Os presidentes das Câmaras Municipais do Porto, Guimarães e Évora, hoje reunidos em Guimarães, decidiram dirigir ao Presidente da República, à Assembleia da República, ao Primeiro-Ministro, ao Vice-Primeiro-Ministro e à Ministra das Finanças uma carta acerca da isenção de IMI nos centros históricos classificados pela UNESCO.


Os municípios em causa entendem que a forma como arbitrariamente alguns serviços tributários têm vindo a interpretar a Lei - em Évora desde 2009 e em Guimarães e no Porto desde 2011 - transformou uma questão da maior seriedade política numa questão administrativa com sério prejuízo dos munícipes, municípios e com grave compromisso do desígnio da reabilitação dos centros históricos.

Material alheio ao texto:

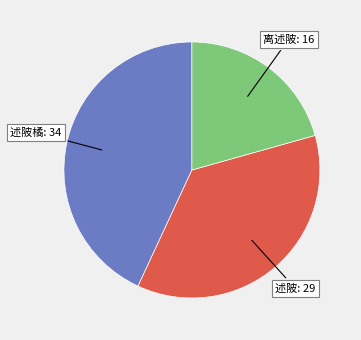

What is the largest slice in the pie chart?

述陂橘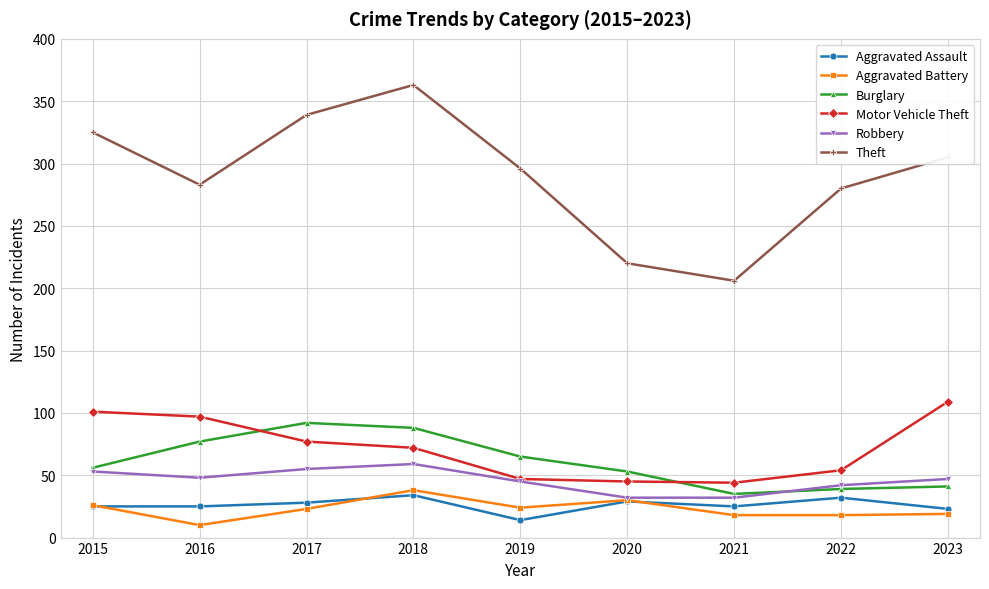

What is the difference between the highest and lowest values at 2015?

300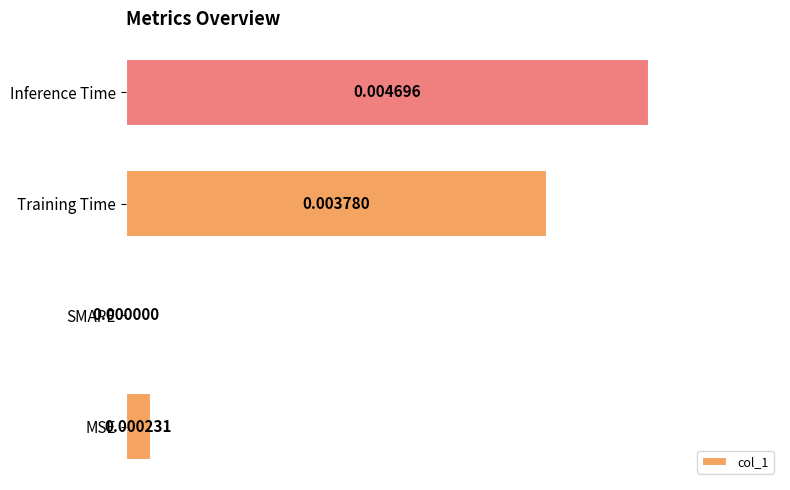

Between SMAPE and Training Time, which is larger?

Training Time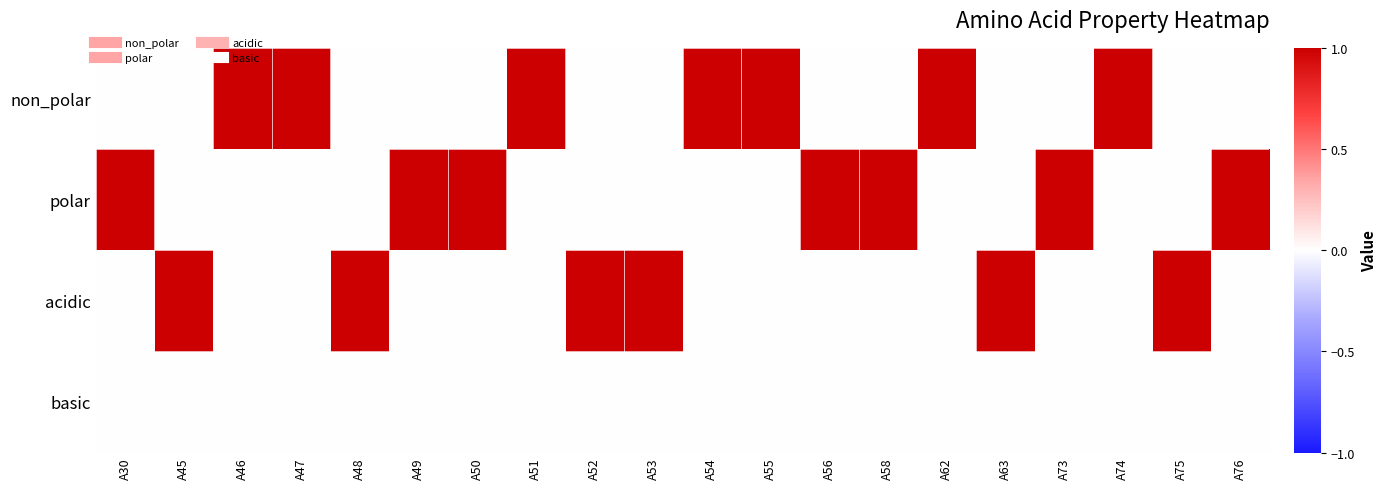

Which series changed the most between A45 and A49?

polar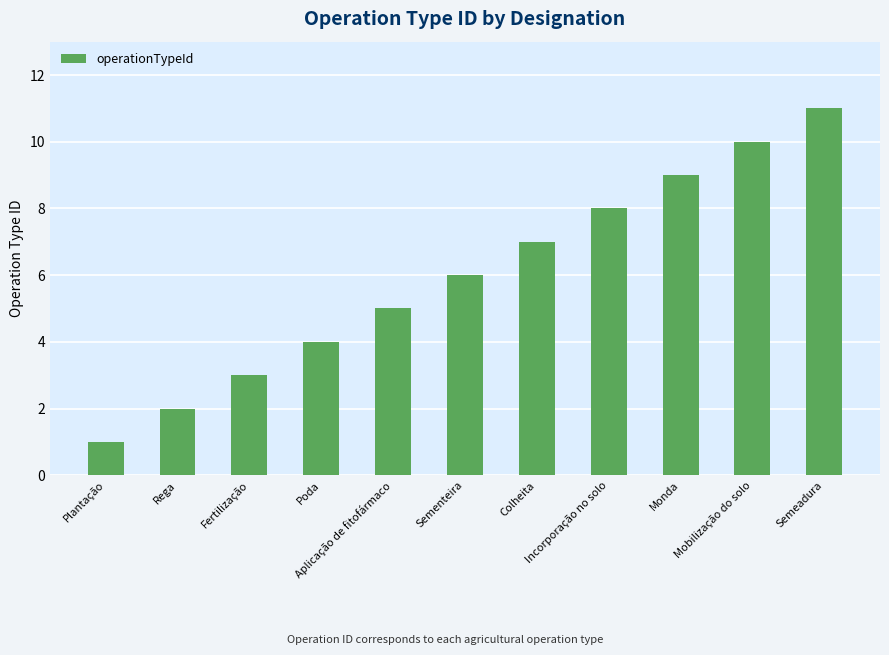

How many bars are there in total?

11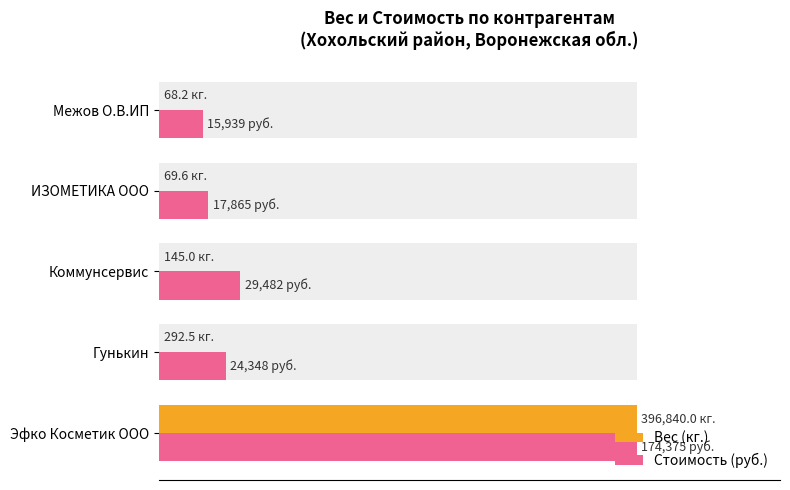

What is the greatest value displayed?

100.0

Refira-se que a forma arbitrária como a Lei tem vindo a ser interpretada criou a situação inaceitável de ser reconhecida a isenção a alguns prédios e não a outros com a mesma classificação. Pior, em alguns casos, tem havido a tentativa de aplicar retroativamente este novo entendimento por parte de algumas repartições de finanças.


Entendem ainda que a forma como os proprietários de imoveis existentes nos centros históricos classificados têm vindo a ser confrontados com a cobrança de IMI quando, anteriormente, estavam isentos representa uma grave quebra de confiança e do princípio da proporcionalidade, atentas as expectativas legitimamente criadas e as sérias restrições a que estão sujeitos aqueles prédios.


A isenção de IMI representa um modo justo, equilibrado e proporcional de corrigir uma distorção. Esta nova interpretação elimina essa correção, repondo a distorção.


Assim, os presidentes das autarquias signatárias pretendem que todos os edifícios que estão no perímetro classificado como património mundial tenham isenção.